Waylon Jennings has found himself to be something of a star, not merely of the country circuits, but of the entire ball-game of popular music.
He is more equipped for this than anyone else who has set out from Nashville….
Jennings is happening at a time when country has never been more acceptable in rock music; when the excursions of the Byrds, the [Grateful] Dead and others into C and W areas have prepared rock audiences for an artist like Jennings, who has always been iconoclastic enough to bring in many influences outside country….
A maverick in other words, not only in his musical Catholicism, but in his attitude to Nashville's hierarchy, which can be scathing and contemptuous, and his manner of dress and appearance….
His sense of rebellion, well-publicised, is an infectuous breeding ground in which the styles and tastes of pop and country may mate. But no one has ever questioned his artistic abilities, either….
[The] mood and nature of the South seems an ever-fitting backcloth for a Greek tragedy; the harmonicas straining mournfully are the music, the chorus are those country voices, heavy with grief and resignation. The songs of the South, the white tradition, are dominated by a sense of loss mixed with an acceptance of it. It's as if they've never recovered from their failure in the Civil War.

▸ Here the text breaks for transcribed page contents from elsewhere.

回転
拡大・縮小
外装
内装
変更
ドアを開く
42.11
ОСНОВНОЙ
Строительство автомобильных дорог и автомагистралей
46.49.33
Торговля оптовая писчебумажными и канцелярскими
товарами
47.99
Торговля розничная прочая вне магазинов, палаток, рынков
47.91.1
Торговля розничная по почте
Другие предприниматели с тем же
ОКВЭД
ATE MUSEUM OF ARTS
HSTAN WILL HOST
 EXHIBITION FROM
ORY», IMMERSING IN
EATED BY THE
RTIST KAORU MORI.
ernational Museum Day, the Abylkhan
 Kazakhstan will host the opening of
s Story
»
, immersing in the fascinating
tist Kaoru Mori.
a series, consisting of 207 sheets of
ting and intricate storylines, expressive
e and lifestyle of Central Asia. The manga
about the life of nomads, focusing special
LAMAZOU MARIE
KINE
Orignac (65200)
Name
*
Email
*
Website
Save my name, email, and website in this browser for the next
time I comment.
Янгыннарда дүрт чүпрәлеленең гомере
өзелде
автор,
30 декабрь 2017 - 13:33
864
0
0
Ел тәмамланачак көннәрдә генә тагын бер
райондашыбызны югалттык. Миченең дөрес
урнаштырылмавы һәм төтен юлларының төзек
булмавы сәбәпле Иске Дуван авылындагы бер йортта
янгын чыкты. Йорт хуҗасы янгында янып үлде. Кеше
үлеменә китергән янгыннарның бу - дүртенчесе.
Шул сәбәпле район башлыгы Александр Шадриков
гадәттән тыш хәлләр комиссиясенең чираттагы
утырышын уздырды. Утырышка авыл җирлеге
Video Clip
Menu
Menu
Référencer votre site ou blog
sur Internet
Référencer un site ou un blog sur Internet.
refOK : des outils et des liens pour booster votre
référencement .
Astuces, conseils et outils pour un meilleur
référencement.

Perhaps this is why Jennings is so compulsive. He invited our respect because he's the embodiment of peculiarly Southern virtues of manliness and honest emotions when all around is neurosis. Like all great artists his music is himself, and he stands for realness. In a time of sophistication he is simplicity. There but for fate would have gone Buddy Holly. (p. 24)
Michael Watts, "You Gotta Be a Man First, 'fore You Can Be Anything …," in Melody Maker (© IPC Business Press Ltd.), August 11, 1973, pp. 24-5.